Given request | Format the listing below as a Markdown table with the columns No. and Entry, giving each line its own numbered row and leaving out blank lines. Include only the lines from the one containing "locality: Khudikhel, dry slope." through the one containing "collectors: E. P. Killip & H. Garcia".

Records
____________

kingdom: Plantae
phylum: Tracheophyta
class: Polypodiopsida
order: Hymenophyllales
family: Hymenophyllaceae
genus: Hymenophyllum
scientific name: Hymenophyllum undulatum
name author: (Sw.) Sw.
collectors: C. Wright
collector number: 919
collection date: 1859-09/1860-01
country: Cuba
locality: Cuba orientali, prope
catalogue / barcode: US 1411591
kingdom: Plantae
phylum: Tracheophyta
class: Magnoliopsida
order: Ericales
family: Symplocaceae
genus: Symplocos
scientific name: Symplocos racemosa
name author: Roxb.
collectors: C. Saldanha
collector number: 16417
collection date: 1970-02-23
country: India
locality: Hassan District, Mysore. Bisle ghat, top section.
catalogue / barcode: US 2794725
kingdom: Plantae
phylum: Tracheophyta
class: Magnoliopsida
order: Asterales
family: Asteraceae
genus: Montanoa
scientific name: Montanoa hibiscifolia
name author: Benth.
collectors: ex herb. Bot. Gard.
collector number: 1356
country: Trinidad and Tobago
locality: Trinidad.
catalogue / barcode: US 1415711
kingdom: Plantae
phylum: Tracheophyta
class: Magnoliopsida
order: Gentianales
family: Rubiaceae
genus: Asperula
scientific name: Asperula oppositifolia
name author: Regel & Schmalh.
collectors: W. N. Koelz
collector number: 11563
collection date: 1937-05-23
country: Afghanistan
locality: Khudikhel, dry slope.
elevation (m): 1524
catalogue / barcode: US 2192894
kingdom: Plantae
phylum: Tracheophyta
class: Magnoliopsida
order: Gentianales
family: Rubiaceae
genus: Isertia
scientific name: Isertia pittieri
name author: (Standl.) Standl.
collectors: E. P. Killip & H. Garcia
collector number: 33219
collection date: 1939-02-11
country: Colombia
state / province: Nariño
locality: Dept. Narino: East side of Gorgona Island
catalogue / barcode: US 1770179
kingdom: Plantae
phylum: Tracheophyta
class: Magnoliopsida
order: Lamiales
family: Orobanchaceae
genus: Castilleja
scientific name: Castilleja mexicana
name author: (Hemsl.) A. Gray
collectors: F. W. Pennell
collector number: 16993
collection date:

____________

Exercise output |
| No. | Entry |
|---|---|
| 1 | locality: Khudikhel, dry slope. |
| 2 | elevation (m): 1524 |
| 3 | catalogue / barcode: US 2192894 |
| 4 | kingdom: Plantae |
| 5 | phylum: Tracheophyta |
| 6 | class: Magnoliopsida |
| 7 | order: Gentianales |
| 8 | family: Rubiaceae |
| 9 | genus: Isertia |
| 10 | scientific name: Isertia pittieri |
| 11 | name author: (Standl.) Standl. |
| 12 | collectors: E. P. Killip & H. Garcia |